Updated: May 16, 2022
Consider your house for a moment. It’s probably the biggest financial investment you’ll ever make. And if you’re like most of us, it’s not even close to being paid for. Having it damaged or destroyed would be disastrous.
So you buy insurance to cover the risks—like a Homeowner’s policy against fire. But did you know that, depending on where you live, your house could be four times more likely to be damaged by a flood than a fire? Floods are the leading cause of U.S. natural disasters and weather-related fatalities.
Think of all the people who said, “It won’t happen to me!”
Between 1980 and 2021, there were 36 billion-dollar disasters in the United States
If you follow the news at all, you know that floods happen year round and virtually everywhere. Sure, you’d expect flooding along the coast, but, believe it or not, almost 30% of all U.S. floods happen in so-called low-to moderate-risk areas.
To apply for Flood Insurance:
Understanding Flood Insurance
Why is flooding so widespread, and what can you do?
It’s simple. The more land we build on, the fewer places water can drain. Then there are tropical storms and hurricanes that create storm surges, tornadoes and torrential rainstorms. There’s snowmelt, rising rivers, mudslides and just plain rain. When the ground can’t soak it all up and local drainage isn’t adequate, you have a real problem. If just two feet of water can float a car, imagine what it could do to your living room.

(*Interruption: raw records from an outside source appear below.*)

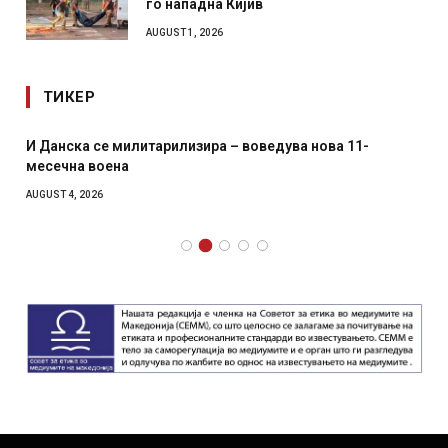
го нападна Кијив
AUGUST 1, 2026
ТИКЕР
И Данска се милитарилизира – воведува нова 11-
месечна воена
AUGUST 4, 2026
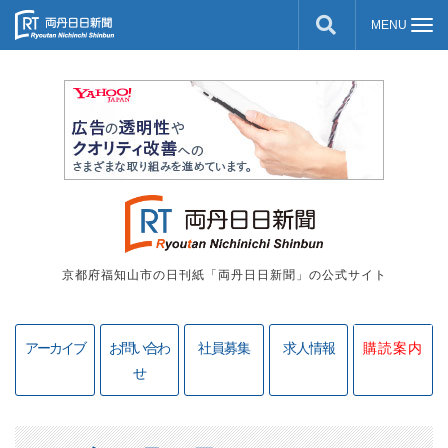
京都府福知山市の日刊紙「両丹日日新聞」の公式サイト
アーカイブ
お問い合わ
社員募集
求人情報
購読案内
せ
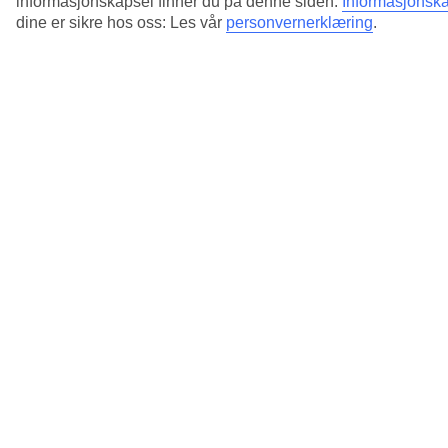
informasjonskapsel finner du på denne siden:
Informasjonska
dine er sikre hos oss: Les vår
personvernerklæring
.
4/4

As exciting as Home & Garden TV may make redecorating your living room sound, buying more insurance is as exciting as paying more taxes. And it might seem just as complicated. But it doesn’t have to be, especially if you live in a low- to moderate-risk area. In fact, the flood insurance application that we use takes less than 5 minutes to complete.
When it comes to floods, what you don’t know CAN hurt you. Your standard Homeowners policy does not cover flood damage. Surprised? So are most property owners after a flood!
Do I really need flood insurance?
The term “flood” is carefully defined by insurance. It is then explicitly excluded from most policies. As a result, flood insurance is the best way to ensure that damages to your home or commercial property from a flood are covered. Tip: A Water Back-up/Sump Pump Overflow endorsement may be an inexpensive way to mitigate some water damage losses. We can review your policy and let you know if it is a good option.
How much does it cost?
Annual premiums for the National Flood Insurance Program’s Preferred Risk Policy are under $500 – less than $1.50 a day. That includes both building coverage and contents, and is less expensive than the interest on a Federal disaster loan.
What exactly does it cover?
The Federal Emergency Management Agency’s flood insurance is offered through the National Flood Insurance Program. Other insurance companies have entered the market, too, so building limits in excess of $250,000 are available, along with replacement cost for contents, and a wide variety of deductibles for lower premiums.
Other important flood facts:
90% of all Presidentially-declared disasters are flood related.
Under the National Flood Insurance Act, lenders must require borrowers whose property is located within a high-risk (Special Flood Hazard Area or SFHA) flood zone to purchase flood insurance as a condition of receiving a Federally-backed mortgage loan.
Federal assistance is only available in a Presidentially-declared national disaster. Less than 50% of all floods qualify.
If you are uninsured and receive Federal disaster assistance after a flood, you must purchase flood insurance to remain eligible for future disaster relief.
The average Federal grant for flood damage ranged from $1,400 (Hurricane Ivan '04) to $8,000 (Superstorm Sandy '12). How much of your property would that replace? If you receive a Federal disaster loan, it must be repaid, with interest!
Most new flood policies have a 30-day waiting period, so don’t wait until the last minute. Plan ahead!